What are some common pitfalls during the policy creation and launch process?
The best advice I can give in this regard is to identify all your key stakeholders from the beginning and actively solicit and incorporate their feedback. Believe me, it’s not fun spending weeks or months on research and development, just to realize that what you’re suggesting may not be technically or operationally feasible. This can look different depending on your company, but in general I would recommend meeting with your Legal team, Product and Engineering, and PR/communications.
What strategies have you found most effective for acquiring cross-functional buy-in, particularly from stakeholders who may have conflicting priorities?
Definitely create a Policy Standard Operation Procedure (SOP) before you get into content policy creation. A Policy SOP essentially outlines each phase of the Policy process (from research and development all the way to quality assurance) and assigns varying levels of responsibility to different stakeholders, such as Legal, Product/Eng, etc. Getting cross-functional buy-in on the process itself will make getting alignment on specific content policies ten times easier down the road.

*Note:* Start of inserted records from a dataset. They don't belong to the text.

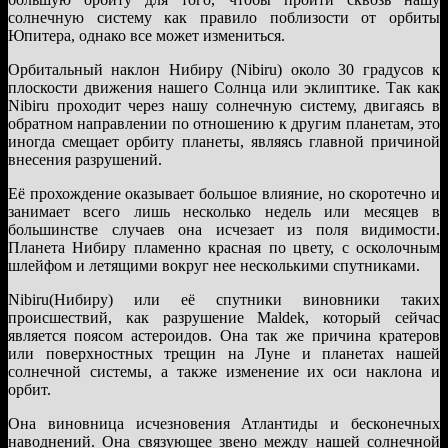
солнечную систему как правило поблизости от орбиты
Юпитера, однако все может измениться.
Орбитальный наклон Нибиру (Nibiru) около 30 градусов к
плоскости движения нашего Солнца или эклиптике. Так как
Nibiru проходит через нашу солнечную систему, двигаясь в
обратном направлении по отношению к другим планетам, это
иногда смещает орбиту планеты, являясь главной причиной
внесения разрушений.
Её прохождение оказывает большое влияние, но скоротечно и
занимает всего лишь несколько недель или месяцев в
большинстве случаев она исчезает из поля видимости.
Планета Нибиру пламенно красная по цвету, с осколочным
шлейфом и летящими вокруг нее несколькими спутниками.
Nibiru(Нибиру) или её спутники виновники таких
происшествий, как разрушение Maldek, который сейчас
является поясом астероидов. Она так же причина кратеров
или поверхностных трещин на Луне и планетах нашей
солнечной системы, а также изменение их оси наклона и
орбит.
Она виновница исчезновения Атлантиды и бесконечных
наводнений. Она связующее звено между нашей солнечной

With the growing reliance on automation for content moderation, how can we address potential biases in AI systems?
I would say one of the first things a platform should do before implementing automated content moderation is to establish (i) your ethical principles around AI and (ii) a system that holds your team accountable for these principles. Some examples of things to consider include:
- Privacy - are you compliant with relevant legislation like GDPR or the California Consumer Privacy Act (CCPA)?
- Fairness - does policy enforcement remain consistent across various social groups?
- Explainability - are you able to explain why the model made the decision it did or have you fallen into a bit of a “black box” scenario?
- Transparency - are your users aware of your platform’s use of AI and how it might impact their experience?
- Accountability - who within your company is responsible for the ongoing oversight of AI systems? Are users able to appeal decisions made by models that they disagree with?
What future trends do you foresee in the realm of content moderation and Trust & Safety? How should companies prepare to adapt their policies accordingly?
A newer trend is definitely leveraging generative AI to create classifiers. Content policy writers will need to adapt their writing styles to help product and engineering teams develop prompts and not just traditional policies or guidelines.